▶ Activity: Repeat exactly the lines of the records below, starting at the line containing "fruit basket: none" and ending at the line containing "kettle: none [19,117,222,248]". Leave the pictures out.

▶ Dataset content:
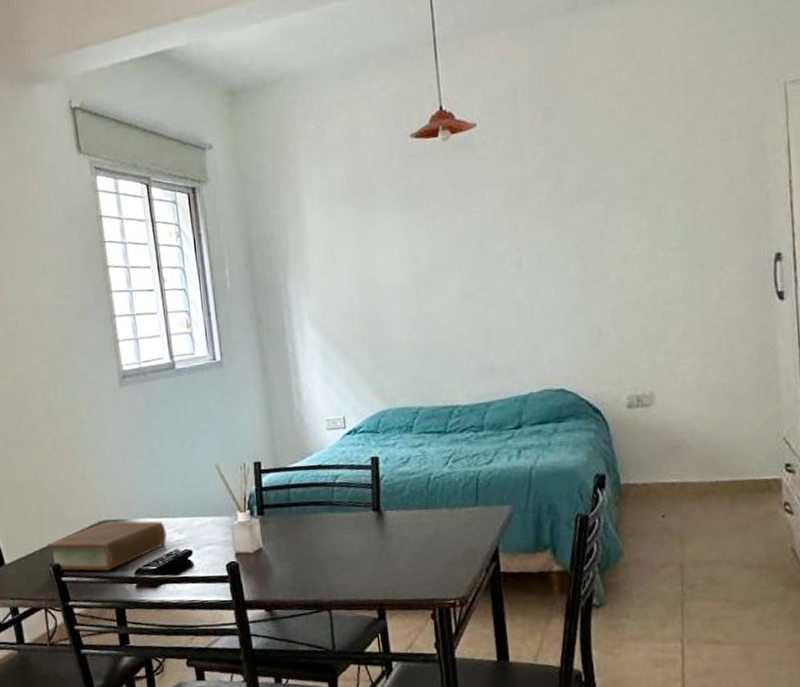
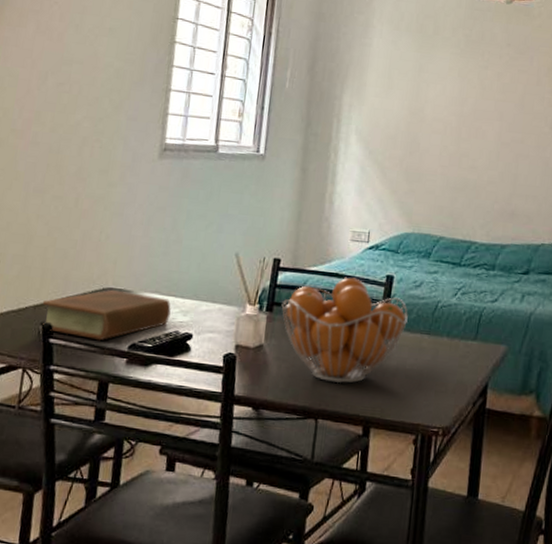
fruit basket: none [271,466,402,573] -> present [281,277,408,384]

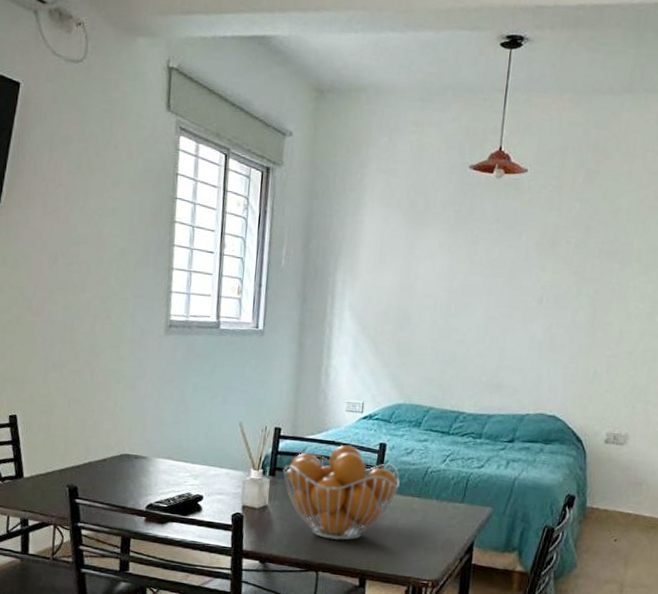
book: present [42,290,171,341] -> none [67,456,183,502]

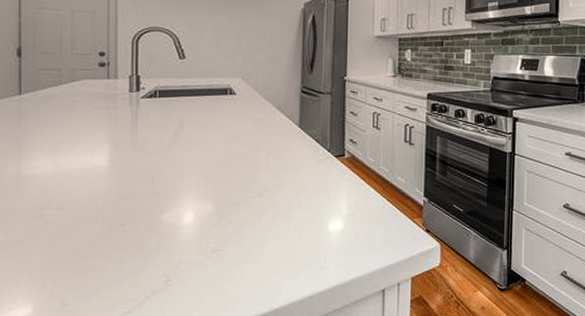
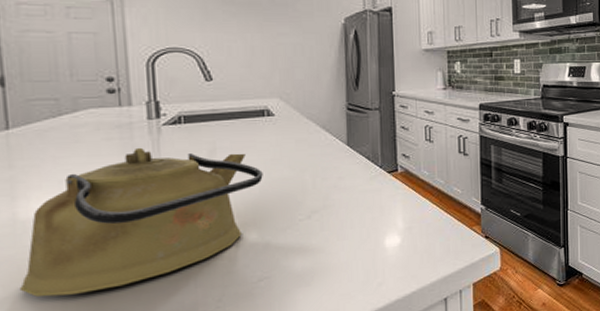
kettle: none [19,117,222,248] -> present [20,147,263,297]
--
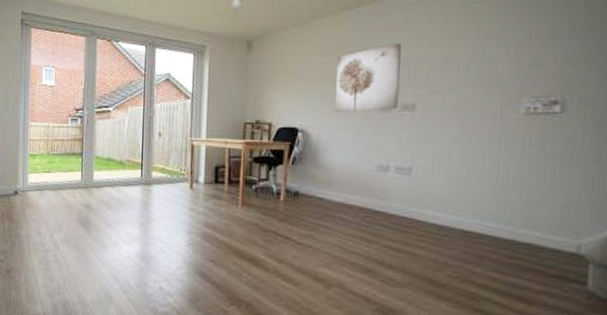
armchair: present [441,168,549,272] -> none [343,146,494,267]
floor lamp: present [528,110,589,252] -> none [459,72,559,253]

▶ Result of the task:
fruit basket: none [271,466,402,573] -> present [281,277,408,384]

book: present [42,290,171,341] -> none [67,456,183,502]

kettle: none [19,117,222,248] -> present [20,147,263,297]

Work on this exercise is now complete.